● Lesetext:

Erschließung um 1250

Deutschland - Deutschland - Landschaftsgeschichte
978-3-14-100870-8 | Seite 63 | Abb. 2| Maßstab 1 : 3500000

Überblick

Im Verlauf des Mittelalters fand eine tiefgreifende Umgestaltung der norddeutschen Landschaft statt, vor allem durch die "Ostkolonisation", die um 1000 begann und um 1400 zum Abschluss kam. Das Vordringen des Pfluges und der Dreifelderwirtschaft, die Ausdehnung des Kulturlandes durch Rodungen, die verstärkte Anwendung von Wasser- und Windmühlen und die Marktorientierung zählten zu den wichtigsten wirtschaftlichen Veränderungen der Epoche. Sie waren verbunden mit einem raschen Bevölkerungswachstum. Der daraus entstehende Bevölkerungsdruck war wiederum maßgeblich für die Erschließung der Gebiete östlich der Elbe. Die Gründung von Siedlungen und die Urbanisierung des Landes führten zu einer grundlegenden Veränderung der Landschaft.

● Angezeigte Daten:
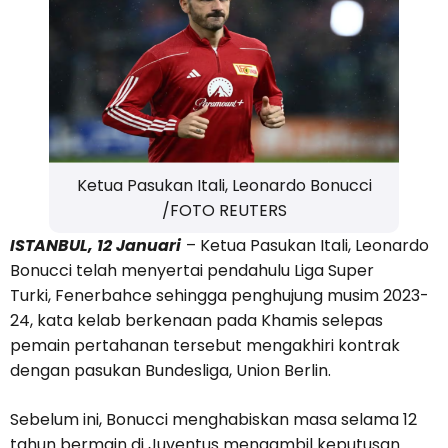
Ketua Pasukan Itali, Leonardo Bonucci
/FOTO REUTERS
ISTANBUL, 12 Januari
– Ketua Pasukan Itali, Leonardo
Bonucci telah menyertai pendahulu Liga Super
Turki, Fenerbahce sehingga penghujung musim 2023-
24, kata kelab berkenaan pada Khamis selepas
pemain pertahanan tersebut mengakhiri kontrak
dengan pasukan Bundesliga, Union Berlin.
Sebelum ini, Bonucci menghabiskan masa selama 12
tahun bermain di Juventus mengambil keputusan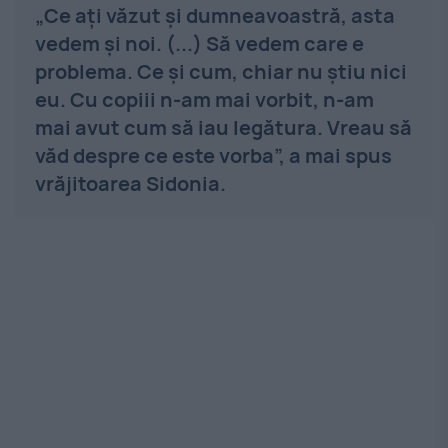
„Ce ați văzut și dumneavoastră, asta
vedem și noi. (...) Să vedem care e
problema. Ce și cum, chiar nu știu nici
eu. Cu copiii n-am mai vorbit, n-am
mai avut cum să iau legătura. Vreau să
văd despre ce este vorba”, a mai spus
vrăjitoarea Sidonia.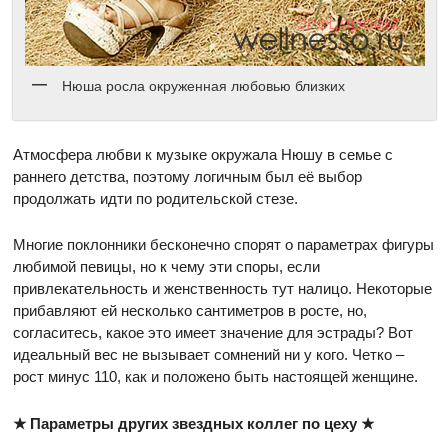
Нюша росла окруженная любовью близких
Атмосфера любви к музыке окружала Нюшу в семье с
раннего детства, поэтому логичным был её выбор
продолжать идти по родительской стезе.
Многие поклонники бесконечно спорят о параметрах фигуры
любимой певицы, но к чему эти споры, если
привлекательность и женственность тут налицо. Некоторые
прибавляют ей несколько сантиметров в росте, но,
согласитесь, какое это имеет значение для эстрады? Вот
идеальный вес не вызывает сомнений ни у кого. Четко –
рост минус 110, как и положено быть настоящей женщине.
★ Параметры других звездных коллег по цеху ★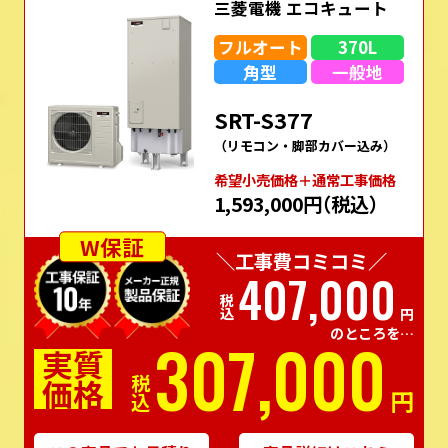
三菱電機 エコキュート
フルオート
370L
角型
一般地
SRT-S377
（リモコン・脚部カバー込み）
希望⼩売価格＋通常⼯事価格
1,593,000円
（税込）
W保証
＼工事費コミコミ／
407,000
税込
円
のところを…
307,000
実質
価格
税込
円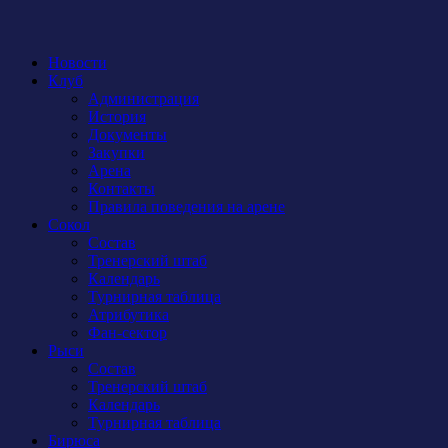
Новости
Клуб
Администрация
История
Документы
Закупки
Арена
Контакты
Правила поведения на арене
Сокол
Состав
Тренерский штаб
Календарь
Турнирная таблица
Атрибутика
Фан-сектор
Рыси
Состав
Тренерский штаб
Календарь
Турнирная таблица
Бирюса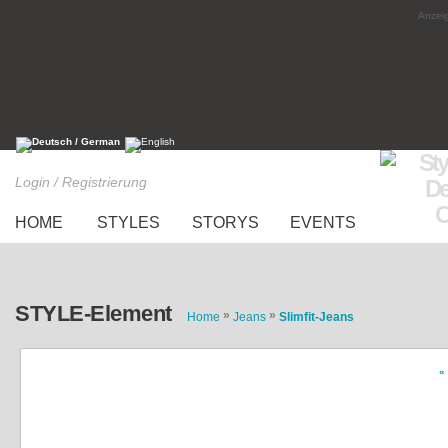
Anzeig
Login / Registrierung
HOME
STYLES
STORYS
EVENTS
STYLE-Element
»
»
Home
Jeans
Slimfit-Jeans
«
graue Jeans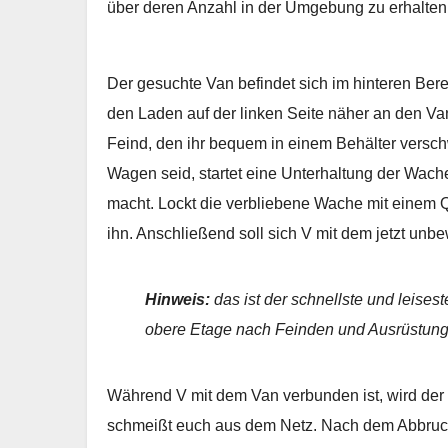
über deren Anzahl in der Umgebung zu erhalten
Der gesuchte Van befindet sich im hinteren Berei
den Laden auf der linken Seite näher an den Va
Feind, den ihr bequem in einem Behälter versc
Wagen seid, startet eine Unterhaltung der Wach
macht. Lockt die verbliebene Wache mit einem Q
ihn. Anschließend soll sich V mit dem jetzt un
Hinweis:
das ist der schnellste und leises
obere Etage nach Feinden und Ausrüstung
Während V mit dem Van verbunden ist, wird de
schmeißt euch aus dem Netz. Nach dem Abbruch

==

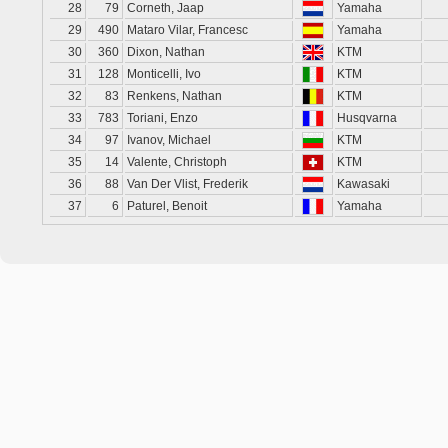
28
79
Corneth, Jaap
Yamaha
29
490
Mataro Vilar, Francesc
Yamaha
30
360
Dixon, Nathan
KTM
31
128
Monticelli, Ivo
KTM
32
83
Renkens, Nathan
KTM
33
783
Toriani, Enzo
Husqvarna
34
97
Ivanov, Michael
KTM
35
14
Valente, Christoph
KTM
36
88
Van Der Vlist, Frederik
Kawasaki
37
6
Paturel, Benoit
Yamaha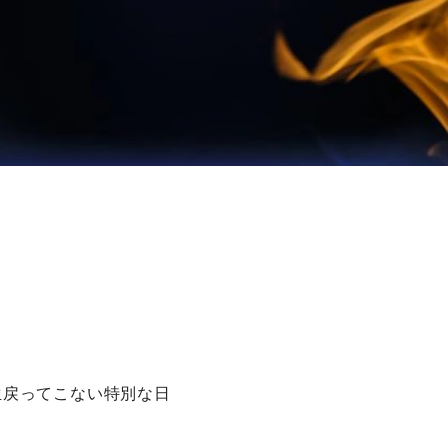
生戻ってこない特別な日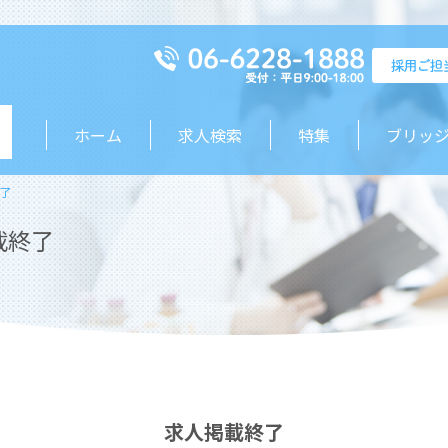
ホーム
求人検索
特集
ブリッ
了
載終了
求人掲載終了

==

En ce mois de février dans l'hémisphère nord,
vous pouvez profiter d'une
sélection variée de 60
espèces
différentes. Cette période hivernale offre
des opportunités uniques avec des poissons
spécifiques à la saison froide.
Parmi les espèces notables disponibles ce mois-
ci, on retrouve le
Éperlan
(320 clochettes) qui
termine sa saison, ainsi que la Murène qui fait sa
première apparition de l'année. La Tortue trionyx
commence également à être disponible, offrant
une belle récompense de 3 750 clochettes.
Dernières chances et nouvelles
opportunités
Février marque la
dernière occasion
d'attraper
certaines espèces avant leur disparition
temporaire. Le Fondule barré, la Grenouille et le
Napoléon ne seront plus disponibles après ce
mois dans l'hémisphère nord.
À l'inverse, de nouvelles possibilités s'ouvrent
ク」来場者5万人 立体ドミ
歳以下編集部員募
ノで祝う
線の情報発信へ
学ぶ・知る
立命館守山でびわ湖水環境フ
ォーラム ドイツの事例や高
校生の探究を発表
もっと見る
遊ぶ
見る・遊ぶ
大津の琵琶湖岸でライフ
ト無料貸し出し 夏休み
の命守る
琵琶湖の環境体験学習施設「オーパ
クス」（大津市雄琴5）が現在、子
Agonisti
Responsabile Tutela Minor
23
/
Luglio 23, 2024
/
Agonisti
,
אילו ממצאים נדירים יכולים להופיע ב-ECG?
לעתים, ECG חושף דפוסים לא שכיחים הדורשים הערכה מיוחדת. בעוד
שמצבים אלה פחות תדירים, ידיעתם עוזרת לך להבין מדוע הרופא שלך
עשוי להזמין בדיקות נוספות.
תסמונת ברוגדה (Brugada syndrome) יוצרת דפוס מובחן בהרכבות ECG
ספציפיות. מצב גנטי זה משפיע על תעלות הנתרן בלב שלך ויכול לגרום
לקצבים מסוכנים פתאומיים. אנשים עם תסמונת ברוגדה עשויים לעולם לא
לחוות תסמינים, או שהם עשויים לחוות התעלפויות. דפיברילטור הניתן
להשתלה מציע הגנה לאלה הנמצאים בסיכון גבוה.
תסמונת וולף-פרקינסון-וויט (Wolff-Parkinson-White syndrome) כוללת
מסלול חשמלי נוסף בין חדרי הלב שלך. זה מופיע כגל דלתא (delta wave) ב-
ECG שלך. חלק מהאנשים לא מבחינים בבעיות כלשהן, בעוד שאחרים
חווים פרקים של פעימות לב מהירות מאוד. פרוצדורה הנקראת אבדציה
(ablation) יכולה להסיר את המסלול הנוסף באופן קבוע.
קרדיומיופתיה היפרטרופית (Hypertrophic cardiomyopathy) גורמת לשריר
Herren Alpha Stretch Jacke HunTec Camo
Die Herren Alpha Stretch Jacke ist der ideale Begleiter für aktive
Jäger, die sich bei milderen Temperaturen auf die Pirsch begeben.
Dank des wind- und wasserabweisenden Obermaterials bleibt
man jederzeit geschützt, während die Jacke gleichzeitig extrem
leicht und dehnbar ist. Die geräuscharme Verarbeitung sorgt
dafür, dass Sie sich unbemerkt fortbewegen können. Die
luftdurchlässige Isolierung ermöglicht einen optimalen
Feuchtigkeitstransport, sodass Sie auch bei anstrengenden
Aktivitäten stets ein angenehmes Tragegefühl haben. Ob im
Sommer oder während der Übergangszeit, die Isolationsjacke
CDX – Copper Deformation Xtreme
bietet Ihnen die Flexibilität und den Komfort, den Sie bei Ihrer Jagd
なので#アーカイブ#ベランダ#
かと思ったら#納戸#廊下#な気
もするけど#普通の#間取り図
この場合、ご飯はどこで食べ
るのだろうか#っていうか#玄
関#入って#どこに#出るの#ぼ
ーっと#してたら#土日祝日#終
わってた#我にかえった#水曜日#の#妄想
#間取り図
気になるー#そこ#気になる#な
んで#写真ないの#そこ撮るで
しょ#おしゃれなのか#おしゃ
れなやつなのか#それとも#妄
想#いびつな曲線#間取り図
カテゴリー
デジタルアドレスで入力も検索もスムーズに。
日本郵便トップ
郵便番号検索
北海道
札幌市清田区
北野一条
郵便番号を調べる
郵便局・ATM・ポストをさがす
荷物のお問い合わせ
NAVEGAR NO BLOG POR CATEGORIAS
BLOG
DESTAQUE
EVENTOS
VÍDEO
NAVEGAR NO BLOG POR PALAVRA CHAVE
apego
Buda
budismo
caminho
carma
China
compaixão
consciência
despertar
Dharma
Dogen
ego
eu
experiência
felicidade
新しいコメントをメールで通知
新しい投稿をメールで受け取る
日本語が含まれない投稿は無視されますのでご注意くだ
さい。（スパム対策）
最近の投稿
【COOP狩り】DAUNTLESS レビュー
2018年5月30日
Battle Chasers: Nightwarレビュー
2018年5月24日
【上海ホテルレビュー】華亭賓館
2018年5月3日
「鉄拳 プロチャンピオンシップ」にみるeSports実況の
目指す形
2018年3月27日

● Arbeitsaufträge:
1. Kopieren Sie bitte aus dem Text zur mittelalterlichen Erschließung alles von "Erschließung um 1250" bis hinunter zu "Veränderung der Landschaft." wortgetreu heraus.
2. Wann begann die „Ostkolonisation“ laut dem Text zur mittelalterlichen Erschließung, und wann kam sie zum Abschluss?

● Antworten je Aufgabe:
1.
Erschließung um 1250

Deutschland - Deutschland - Landschaftsgeschichte
978-3-14-100870-8 | Seite 63 | Abb. 2| Maßstab 1 : 3500000

Überblick

Im Verlauf des Mittelalters fand eine tiefgreifende Umgestaltung der norddeutschen Landschaft statt, vor allem durch die "Ostkolonisation", die um 1000 begann und um 1400 zum Abschluss kam. Das Vordringen des Pfluges und der Dreifelderwirtschaft, die Ausdehnung des Kulturlandes durch Rodungen, die verstärkte Anwendung von Wasser- und Windmühlen und die Marktorientierung zählten zu den wichtigsten wirtschaftlichen Veränderungen der Epoche. Sie waren verbunden mit einem raschen Bevölkerungswachstum. Der daraus entstehende Bevölkerungsdruck war wiederum maßgeblich für die Erschließung der Gebiete östlich der Elbe. Die Gründung von Siedlungen und die Urbanisierung des Landes führten zu einer grundlegenden Veränderung der Landschaft.

2. Sie begann um 1000 und kam um 1400 zum Abschluss.